As of 2020, Nortec: Bostich+Fussible have been the most active duo of the former collective, performing at Coachella, Glastonbury, PortAmerica, Vive Latino and numerous venues around the world.

==Recognition==
Nortec Collective's album Tijuana Sessions, Vol. 3 received two Latin Grammy nominations in 2006 for "Best Alternative Music Album" and "Best Recording Package."

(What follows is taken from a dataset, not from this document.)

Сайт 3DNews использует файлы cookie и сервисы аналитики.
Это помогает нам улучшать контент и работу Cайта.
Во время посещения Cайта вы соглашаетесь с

The 2008 album Tijuana Sound Machine by Bostich and Fussible was nominated for Best Latin Rock/Alternative Album for the 51st Grammy Awards.

==Discography==
- Nortec Sampler (1999)
- Nortec Collective: The Spaced TJ Dub EP (1999)
- Bostich+Fussible: Nortec (2001)
- The Tijuana Sessions Vol. 1 (2001)
- Nortec Experimental (2001)
- Panoptica: 01 * 02 * 03 * 04 (2001)
- ¡Terrestre vs Planktonman! (2003)
- The Tijuana Sessions Vol. 3 (26 July 2005)
- Nortec Collective Presents Bostich+Fussible - Tijuana Sound Machine (29 April 2008)
- Nortec Collective Presents Clorofila: Corridos Urbanos (13 April 2010)
- Nortec Collective Presents: Bostich+Fussible - Bulevar 2000 (14 September 2010)
- Nortec Collective Presents: Bostich+Fussible - Norteña Del Sur (4 November 2010) used in Kinect Adventures!
- Nortec Collective: Hiperboreal - Border Revolver (5 May 2012)
- Nortec Collective Presents: Bostich+Fussible - Motel Baja (16 September 2014)

==Bibliography==

- Paso del Nortec. This is Tijuana. José Manuel Valenzuela. Trilce Editores 2004
- Rockin the Americas. The Global Politics of Rock in Latin/o America. Deborah Pacini, Susana Ascencio. UNiversity of Pittsburgh. 2004
- Loops -una historia sobre la música electronica-. Javier Blánquez. Reservoir Editores. 2005.
- Nor-tec Rifa Electronic Dance Music from Tijuana to the World. Alejandro L. Madrid Oxford University Press. 2008.